TUGAS. Tulis ulang seluruh teks tentang korupsi dan the rule of man di bawah ini persis sama, tanpa mengubah satu kata pun.

Alasan berikutnya mengapa
the rule of man juga penting dalam negara republik adalah karena negara
kita sedang dilanda penyakit korupsi. Machiavelli mengkhendaki adanya the
rule of man dalam negara yang korup, itu bisa berbentuk intervensi yang
dilakukan pemimpin untuk bisa membantu penegakan hukum. Korupsi adalah suatu
yang sangat merusak semangat Republik dan politik. Menurut Machiavelli, seorang
pahlawan atau patriot adalah mereka yang mengorbankan dirinya untuk orang lain
dan korupsi sama sekali berbalik dengan hal itu, yaitu sifat egois yang menguntungkan
diri sendiri.

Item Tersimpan
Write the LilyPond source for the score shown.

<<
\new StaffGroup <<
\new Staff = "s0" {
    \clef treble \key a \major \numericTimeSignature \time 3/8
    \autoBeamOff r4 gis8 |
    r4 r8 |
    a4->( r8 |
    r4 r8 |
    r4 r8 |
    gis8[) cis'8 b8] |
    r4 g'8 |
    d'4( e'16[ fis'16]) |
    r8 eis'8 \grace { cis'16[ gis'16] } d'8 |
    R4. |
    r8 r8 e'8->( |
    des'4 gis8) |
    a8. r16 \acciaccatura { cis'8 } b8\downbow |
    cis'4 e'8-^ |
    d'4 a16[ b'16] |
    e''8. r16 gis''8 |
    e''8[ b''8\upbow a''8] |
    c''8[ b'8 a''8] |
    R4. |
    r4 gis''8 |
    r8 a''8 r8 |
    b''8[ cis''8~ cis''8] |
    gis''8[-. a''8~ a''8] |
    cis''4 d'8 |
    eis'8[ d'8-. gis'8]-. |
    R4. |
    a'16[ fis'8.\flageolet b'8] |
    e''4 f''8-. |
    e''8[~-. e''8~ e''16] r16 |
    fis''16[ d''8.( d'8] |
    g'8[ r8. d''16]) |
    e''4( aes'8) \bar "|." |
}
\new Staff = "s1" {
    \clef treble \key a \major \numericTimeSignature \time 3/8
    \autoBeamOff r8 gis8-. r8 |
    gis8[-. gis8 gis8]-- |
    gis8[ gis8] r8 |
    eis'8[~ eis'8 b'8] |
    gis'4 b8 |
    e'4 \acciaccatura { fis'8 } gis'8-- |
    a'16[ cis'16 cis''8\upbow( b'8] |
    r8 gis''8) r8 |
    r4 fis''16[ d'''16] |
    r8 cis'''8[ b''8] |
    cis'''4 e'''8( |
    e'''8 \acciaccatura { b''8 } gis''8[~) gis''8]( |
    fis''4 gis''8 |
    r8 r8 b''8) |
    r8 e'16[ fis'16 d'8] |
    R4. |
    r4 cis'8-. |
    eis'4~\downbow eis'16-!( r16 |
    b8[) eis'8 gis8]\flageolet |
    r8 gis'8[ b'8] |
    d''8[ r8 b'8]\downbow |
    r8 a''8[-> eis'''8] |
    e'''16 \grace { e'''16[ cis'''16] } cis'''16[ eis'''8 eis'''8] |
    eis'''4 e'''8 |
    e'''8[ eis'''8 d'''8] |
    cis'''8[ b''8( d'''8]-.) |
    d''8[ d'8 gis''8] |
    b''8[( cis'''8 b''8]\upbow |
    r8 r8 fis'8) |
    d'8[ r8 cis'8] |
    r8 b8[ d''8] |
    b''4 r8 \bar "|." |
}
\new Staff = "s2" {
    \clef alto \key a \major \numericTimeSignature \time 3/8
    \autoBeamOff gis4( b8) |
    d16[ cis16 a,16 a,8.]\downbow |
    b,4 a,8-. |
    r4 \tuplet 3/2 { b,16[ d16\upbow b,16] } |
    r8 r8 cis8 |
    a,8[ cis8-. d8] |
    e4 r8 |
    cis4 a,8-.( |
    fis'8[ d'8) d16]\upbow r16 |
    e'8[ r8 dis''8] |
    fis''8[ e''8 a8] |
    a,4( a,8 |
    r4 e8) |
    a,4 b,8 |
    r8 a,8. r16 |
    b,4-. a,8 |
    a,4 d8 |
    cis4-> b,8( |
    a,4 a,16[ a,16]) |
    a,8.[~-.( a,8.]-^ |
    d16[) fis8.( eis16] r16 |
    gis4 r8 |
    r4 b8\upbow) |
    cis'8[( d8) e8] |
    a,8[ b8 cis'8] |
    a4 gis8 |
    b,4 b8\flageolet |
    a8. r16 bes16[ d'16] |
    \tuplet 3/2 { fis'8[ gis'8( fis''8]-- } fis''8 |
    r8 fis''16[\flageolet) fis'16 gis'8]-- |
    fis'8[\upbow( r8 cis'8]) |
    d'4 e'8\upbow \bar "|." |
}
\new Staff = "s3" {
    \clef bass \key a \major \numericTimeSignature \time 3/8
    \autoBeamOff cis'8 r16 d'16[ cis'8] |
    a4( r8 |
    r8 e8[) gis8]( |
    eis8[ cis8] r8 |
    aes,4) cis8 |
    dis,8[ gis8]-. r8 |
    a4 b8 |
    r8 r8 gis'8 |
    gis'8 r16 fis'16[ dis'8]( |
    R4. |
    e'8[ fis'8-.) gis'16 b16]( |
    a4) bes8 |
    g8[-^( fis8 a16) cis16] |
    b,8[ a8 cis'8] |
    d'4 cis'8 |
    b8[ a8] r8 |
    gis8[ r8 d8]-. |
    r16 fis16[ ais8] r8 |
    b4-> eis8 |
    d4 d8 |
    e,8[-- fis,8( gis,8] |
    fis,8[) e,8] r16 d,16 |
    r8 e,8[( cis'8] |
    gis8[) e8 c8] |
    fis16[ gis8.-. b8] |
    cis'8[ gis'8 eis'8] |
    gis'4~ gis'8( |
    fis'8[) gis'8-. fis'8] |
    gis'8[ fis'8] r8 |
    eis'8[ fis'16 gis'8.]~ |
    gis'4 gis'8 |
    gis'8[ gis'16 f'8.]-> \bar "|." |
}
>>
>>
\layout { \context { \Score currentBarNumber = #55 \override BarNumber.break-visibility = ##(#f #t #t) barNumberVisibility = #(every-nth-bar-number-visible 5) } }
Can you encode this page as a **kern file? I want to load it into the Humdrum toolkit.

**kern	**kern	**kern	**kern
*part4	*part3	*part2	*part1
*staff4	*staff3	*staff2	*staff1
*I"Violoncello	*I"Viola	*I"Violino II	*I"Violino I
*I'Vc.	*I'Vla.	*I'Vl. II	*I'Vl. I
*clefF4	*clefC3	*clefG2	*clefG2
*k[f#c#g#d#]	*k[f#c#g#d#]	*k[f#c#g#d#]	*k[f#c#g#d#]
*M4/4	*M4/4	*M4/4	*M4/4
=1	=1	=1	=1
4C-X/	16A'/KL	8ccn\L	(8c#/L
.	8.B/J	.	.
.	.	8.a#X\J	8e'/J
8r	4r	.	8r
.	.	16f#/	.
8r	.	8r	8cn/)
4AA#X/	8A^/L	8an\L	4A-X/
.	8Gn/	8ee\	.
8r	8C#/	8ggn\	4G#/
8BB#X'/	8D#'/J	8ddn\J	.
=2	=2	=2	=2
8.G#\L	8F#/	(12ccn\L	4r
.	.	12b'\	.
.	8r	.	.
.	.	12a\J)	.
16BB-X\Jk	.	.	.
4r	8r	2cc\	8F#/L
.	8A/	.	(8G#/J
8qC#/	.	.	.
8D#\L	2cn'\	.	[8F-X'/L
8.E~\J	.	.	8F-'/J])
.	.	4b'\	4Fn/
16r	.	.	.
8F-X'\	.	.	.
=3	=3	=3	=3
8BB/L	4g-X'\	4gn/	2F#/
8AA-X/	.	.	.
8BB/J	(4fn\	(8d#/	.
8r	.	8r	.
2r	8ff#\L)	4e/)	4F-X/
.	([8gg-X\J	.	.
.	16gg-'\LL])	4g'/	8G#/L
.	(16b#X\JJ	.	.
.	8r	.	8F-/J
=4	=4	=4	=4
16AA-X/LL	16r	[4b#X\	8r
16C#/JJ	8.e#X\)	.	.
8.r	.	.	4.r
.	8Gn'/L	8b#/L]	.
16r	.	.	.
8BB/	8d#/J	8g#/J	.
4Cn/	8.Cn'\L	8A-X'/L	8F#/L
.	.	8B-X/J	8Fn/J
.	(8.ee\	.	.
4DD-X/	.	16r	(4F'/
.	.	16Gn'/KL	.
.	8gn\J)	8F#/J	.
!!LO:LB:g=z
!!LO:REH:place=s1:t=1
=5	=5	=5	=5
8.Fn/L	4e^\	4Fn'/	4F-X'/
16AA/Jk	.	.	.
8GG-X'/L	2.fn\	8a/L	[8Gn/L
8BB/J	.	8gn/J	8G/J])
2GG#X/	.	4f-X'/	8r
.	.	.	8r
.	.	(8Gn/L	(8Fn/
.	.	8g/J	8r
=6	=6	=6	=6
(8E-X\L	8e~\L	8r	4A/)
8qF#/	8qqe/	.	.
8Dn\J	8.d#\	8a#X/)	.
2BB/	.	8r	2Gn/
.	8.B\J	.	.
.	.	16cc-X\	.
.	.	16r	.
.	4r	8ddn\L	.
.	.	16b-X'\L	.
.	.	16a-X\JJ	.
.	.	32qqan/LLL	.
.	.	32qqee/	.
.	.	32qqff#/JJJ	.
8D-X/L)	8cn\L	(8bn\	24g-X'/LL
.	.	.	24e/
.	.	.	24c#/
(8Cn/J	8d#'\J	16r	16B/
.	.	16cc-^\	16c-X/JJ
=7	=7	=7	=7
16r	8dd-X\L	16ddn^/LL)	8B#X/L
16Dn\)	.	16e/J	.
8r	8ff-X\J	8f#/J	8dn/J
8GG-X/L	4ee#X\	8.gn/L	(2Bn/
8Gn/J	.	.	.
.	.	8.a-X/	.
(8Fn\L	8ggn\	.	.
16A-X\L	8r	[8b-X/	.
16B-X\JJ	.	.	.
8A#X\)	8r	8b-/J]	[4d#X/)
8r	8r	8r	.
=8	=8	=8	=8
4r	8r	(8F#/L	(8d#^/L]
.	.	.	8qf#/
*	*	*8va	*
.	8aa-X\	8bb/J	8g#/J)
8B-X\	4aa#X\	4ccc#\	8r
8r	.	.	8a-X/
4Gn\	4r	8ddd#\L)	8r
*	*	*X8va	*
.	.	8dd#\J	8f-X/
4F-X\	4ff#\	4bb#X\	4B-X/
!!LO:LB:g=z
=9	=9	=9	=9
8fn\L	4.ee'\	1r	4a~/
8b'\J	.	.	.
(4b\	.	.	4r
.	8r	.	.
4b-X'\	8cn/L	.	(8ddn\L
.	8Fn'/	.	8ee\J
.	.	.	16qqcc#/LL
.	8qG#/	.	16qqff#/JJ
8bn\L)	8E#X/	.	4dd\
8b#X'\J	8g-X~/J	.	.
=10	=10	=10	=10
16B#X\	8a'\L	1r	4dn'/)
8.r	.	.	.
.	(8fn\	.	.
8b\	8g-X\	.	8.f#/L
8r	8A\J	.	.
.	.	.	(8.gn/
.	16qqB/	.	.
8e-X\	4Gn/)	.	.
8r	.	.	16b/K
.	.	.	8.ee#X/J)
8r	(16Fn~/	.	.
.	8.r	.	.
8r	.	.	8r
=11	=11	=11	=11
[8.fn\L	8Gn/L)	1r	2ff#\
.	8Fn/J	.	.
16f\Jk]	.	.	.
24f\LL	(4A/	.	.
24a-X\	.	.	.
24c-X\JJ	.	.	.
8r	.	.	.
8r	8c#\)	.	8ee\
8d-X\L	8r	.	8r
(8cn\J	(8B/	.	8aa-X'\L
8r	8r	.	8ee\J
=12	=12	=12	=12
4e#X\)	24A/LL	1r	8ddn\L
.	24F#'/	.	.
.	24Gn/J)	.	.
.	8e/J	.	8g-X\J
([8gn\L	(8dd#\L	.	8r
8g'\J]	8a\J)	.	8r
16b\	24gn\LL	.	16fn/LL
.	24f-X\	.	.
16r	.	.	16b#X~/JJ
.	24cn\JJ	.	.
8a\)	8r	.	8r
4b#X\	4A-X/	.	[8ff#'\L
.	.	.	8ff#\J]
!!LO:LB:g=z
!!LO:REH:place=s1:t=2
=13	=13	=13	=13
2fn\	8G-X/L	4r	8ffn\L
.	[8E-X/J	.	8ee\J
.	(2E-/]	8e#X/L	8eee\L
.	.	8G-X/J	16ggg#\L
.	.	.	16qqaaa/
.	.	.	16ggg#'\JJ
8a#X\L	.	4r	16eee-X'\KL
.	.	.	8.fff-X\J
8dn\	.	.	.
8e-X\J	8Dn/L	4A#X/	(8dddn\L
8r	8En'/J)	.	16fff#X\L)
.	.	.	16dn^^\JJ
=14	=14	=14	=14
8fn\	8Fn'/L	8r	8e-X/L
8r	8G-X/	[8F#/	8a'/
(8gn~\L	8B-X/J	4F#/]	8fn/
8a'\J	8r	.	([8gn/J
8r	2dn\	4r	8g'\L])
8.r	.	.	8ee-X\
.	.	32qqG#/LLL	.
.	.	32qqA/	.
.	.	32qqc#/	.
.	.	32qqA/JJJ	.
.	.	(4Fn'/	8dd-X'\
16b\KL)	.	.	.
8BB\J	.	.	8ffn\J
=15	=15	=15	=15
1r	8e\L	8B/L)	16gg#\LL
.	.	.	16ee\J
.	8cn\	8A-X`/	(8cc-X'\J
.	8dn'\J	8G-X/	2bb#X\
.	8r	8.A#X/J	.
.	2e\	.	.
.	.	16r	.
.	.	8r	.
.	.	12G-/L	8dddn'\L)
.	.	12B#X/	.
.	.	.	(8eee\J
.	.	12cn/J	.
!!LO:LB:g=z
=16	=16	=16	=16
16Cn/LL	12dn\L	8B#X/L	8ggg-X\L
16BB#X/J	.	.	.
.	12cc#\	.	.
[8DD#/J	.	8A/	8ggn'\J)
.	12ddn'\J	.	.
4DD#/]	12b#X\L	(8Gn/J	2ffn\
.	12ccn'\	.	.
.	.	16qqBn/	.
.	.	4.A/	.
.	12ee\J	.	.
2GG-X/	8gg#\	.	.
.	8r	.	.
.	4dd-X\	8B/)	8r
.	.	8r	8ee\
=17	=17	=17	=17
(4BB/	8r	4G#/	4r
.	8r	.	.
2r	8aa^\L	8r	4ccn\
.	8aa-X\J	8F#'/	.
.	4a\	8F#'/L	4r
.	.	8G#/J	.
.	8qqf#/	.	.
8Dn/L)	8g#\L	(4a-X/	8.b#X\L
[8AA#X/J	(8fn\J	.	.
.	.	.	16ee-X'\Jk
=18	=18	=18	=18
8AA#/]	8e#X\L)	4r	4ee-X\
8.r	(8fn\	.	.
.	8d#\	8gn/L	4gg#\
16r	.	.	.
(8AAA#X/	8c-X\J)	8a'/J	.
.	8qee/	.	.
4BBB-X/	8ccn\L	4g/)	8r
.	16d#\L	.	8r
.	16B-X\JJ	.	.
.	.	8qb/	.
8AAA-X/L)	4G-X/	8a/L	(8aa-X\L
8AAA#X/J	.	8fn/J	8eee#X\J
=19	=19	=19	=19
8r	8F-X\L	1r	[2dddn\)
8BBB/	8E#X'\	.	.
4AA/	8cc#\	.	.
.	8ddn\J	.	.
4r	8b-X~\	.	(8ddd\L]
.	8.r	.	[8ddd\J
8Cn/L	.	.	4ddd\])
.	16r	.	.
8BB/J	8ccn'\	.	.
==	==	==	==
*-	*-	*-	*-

JAWABAN TUGAS.
Alasan berikutnya mengapa
the rule of man juga penting dalam negara republik adalah karena negara
kita sedang dilanda penyakit korupsi. Machiavelli mengkhendaki adanya the
rule of man dalam negara yang korup, itu bisa berbentuk intervensi yang
dilakukan pemimpin untuk bisa membantu penegakan hukum. Korupsi adalah suatu
yang sangat merusak semangat Republik dan politik. Menurut Machiavelli, seorang
pahlawan atau patriot adalah mereka yang mengorbankan dirinya untuk orang lain
dan korupsi sama sekali berbalik dengan hal itu, yaitu sifat egois yang menguntungkan
diri sendiri.